Chart interpretation exercises
_ _ _ _ _

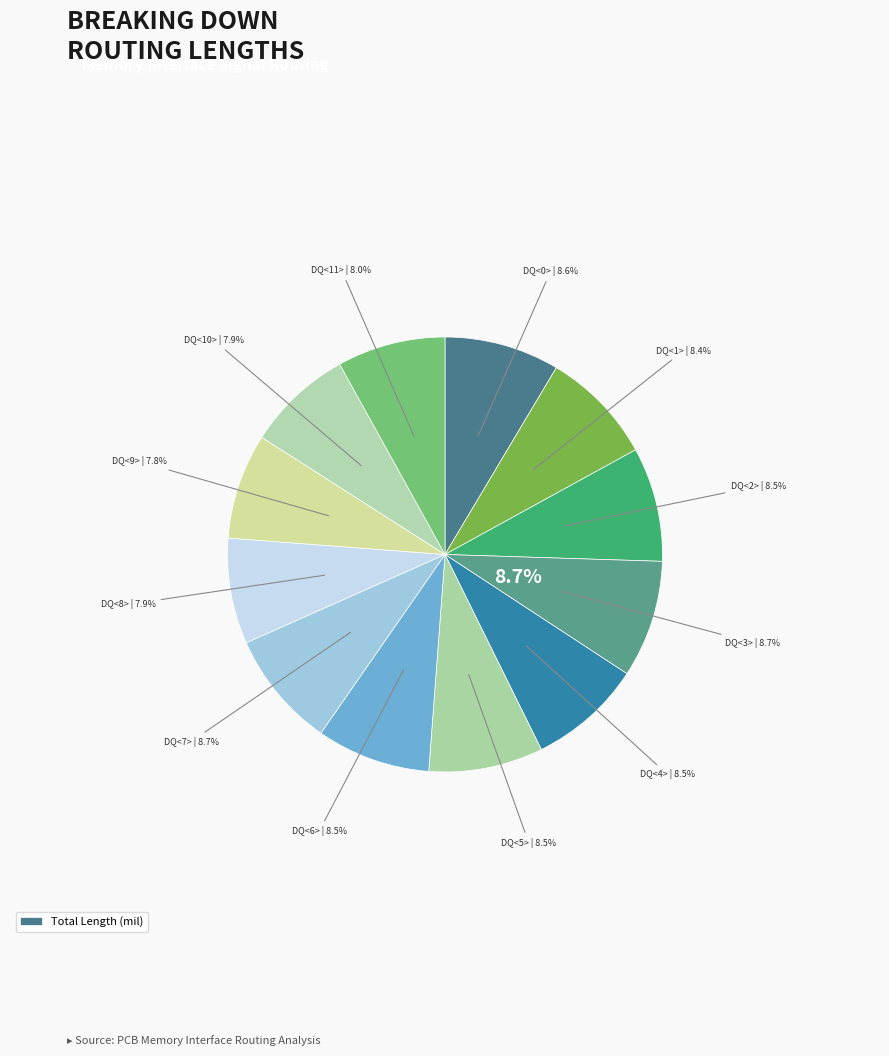

Is M_A_CPU0_SA_DQ<0> the majority of the pie?

No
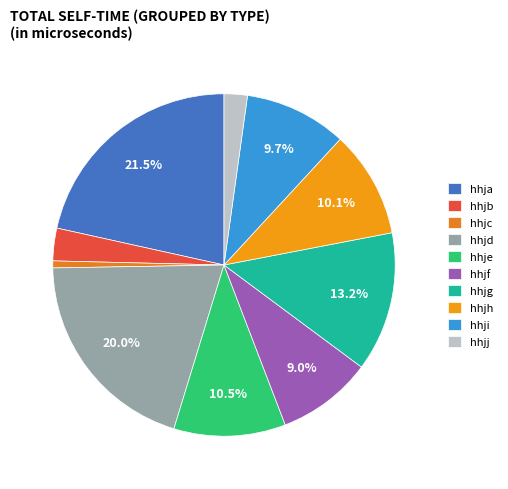

How many segments does this pie chart have?

10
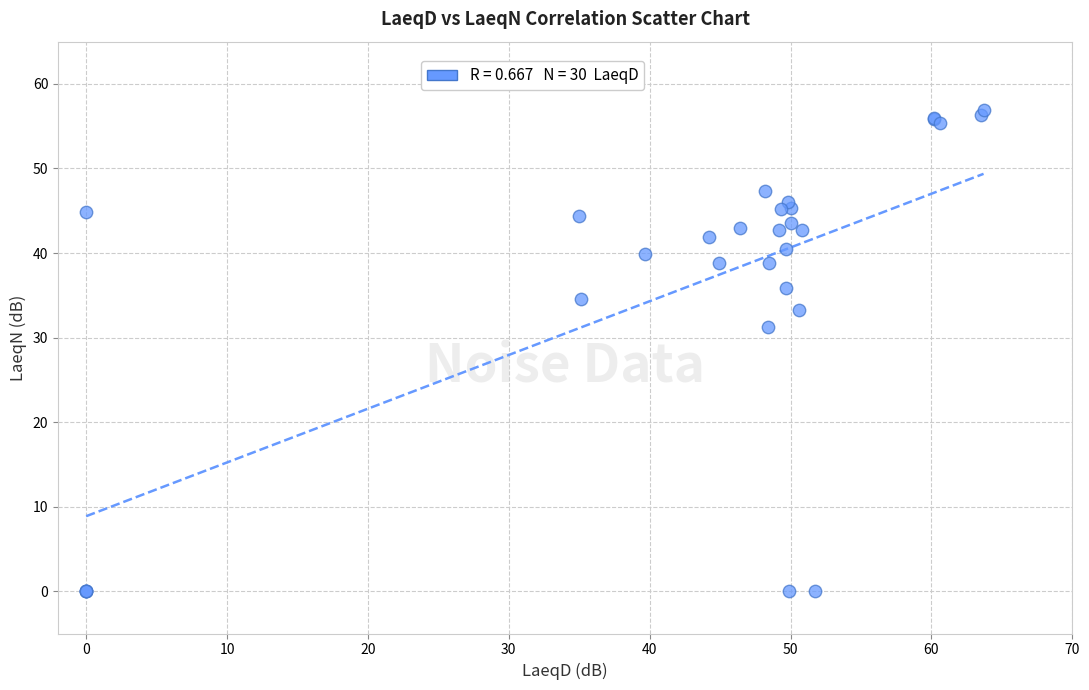

What Y value in the scatter plot is closest to 28?

31.2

_ _ _ _ _

Copy every one of the records above word for word, omitting the pictures.

Is M_A_CPU0_SA_DQ<0> the majority of the pie?

No

How many segments does this pie chart have?

10

What Y value in the scatter plot is closest to 28?

31.2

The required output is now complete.